The history of song sharing can put into in perspective some very important questions about the origin, meaning and purpose of music. These vital issues are all too ignored in our modern-day appraisal of music as entertainment product, of musician as celebrity, of profit as purpose. This perception is itself a product of the music industry, and as the market for music came to dominate our culture, we lost sight of the true meaning, power and purpose of music.
The true purpose of music is to bond humans together in shared emotional, physical and spiritual experience. As such, music has the power to make us better people, improve our relationships, and make our society better. It has the power to help us connect with and heal our bodies. It empowers us through creativity and enriches us through a deep understanding of the human condition.
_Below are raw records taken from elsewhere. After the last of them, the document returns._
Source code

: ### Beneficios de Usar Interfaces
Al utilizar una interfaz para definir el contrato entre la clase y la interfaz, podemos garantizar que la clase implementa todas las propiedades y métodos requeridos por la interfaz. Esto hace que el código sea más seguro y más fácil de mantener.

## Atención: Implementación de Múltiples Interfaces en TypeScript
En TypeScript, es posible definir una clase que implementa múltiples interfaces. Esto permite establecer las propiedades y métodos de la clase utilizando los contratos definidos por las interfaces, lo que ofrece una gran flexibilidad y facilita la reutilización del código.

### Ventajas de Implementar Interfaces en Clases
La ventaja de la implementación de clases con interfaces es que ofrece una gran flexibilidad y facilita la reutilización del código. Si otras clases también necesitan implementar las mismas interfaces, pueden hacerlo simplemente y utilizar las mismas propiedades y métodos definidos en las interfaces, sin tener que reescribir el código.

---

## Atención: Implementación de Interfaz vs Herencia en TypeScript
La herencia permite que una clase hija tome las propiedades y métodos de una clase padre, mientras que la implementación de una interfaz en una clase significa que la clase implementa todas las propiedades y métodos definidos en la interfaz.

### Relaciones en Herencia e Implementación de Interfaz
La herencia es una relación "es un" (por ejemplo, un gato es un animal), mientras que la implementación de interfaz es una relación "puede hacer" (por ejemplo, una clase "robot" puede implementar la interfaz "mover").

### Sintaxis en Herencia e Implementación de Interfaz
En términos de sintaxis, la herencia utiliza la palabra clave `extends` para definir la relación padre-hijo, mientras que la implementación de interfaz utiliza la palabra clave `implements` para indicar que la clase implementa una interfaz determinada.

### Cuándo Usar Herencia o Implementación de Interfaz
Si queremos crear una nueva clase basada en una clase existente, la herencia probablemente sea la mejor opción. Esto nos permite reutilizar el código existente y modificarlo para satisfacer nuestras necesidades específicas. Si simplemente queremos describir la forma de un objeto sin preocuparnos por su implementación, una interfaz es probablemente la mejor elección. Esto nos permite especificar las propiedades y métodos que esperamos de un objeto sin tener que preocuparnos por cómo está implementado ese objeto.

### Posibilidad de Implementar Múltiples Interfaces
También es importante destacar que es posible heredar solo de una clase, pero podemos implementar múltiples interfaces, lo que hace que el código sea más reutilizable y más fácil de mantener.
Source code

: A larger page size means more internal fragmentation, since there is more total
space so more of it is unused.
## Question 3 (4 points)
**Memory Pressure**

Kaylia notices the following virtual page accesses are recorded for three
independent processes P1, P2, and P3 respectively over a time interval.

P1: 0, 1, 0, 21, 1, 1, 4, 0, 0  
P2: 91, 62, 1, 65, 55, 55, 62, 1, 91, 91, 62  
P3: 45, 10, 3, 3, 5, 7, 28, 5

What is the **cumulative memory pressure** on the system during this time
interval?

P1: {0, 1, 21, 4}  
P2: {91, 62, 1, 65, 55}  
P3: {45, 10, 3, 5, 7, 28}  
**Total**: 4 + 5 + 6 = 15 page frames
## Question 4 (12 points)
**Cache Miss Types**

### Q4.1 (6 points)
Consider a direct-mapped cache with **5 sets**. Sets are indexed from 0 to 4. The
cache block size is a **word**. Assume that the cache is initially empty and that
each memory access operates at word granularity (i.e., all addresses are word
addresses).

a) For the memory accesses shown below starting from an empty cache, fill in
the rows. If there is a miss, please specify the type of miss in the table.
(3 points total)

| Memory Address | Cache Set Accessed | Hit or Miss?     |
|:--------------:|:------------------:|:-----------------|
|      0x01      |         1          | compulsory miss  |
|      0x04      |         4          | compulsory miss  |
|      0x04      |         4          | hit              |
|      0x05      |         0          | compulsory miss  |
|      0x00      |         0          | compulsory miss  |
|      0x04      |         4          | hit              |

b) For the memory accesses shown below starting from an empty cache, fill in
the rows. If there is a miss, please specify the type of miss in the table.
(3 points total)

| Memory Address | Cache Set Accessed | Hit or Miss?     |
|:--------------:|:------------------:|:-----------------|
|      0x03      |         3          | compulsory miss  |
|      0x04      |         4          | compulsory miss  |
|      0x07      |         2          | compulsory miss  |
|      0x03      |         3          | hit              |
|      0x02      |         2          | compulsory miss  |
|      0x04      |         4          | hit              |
All these powers of music that we lost sight of are returning, thanks to the fourth turning point in the history of song sharing — free access to music. This is not the death of the music industry, but rather a long overdue re-balancing of the relationship between musician, listener and industry. Though the industry fights this change with all its legal and financial might, the ancient power of song sharing between musician and listener, amplified by digital technology, is too great to suppress any longer.
Today, listeners are the new patrons of music — neither mass audiences via industry gatekeepers nor aristocrats have the power alone to sustain modern music culture. The separation between musician and listener is disappearing as technology democratizes composition, performance and recording. Music’s fans become DJs, remixers and mashup artists — musicians in their own right. The gatekeepers are a disappearing vestigial tail that had largely evolved simply to grab hold of money — the deep-seated and long-evolved power of song sharing transcends the market to speak to the soul. We are rediscovering music’s incredible power to heal and to change ourselves and society for the better, rather than pigeonholing the most divine human expression to mere sonic product.
As an epilogue, a fifth and final turning point in song sharing is on the horizon, again driven by the exponential progress of technology. In many ways this turning point marks a return to the original, prehistoric role of music as a central component in a holistic expression which allowed us to survive in a challenging landscape, joining us together in the tribes that would become the first societies. The lines are blurring between musician, listener and industry; between composition, performance and recording; between culture and commerce; between technology and law.
Our modern-day music universe sets the tone for this final and total technological transformation of music that will take song sharing beyond the audible and directly into the brain. The cutting edge of neuroscience and music theory points the way to a culture is based on computation. Perhaps then we will return to the reality of music as the sacred essence of all things, the song that we play by living. Life is a song we are sharing, and song sharing is the way in which we harmonize with ourselves, with others, and with the Universe at large.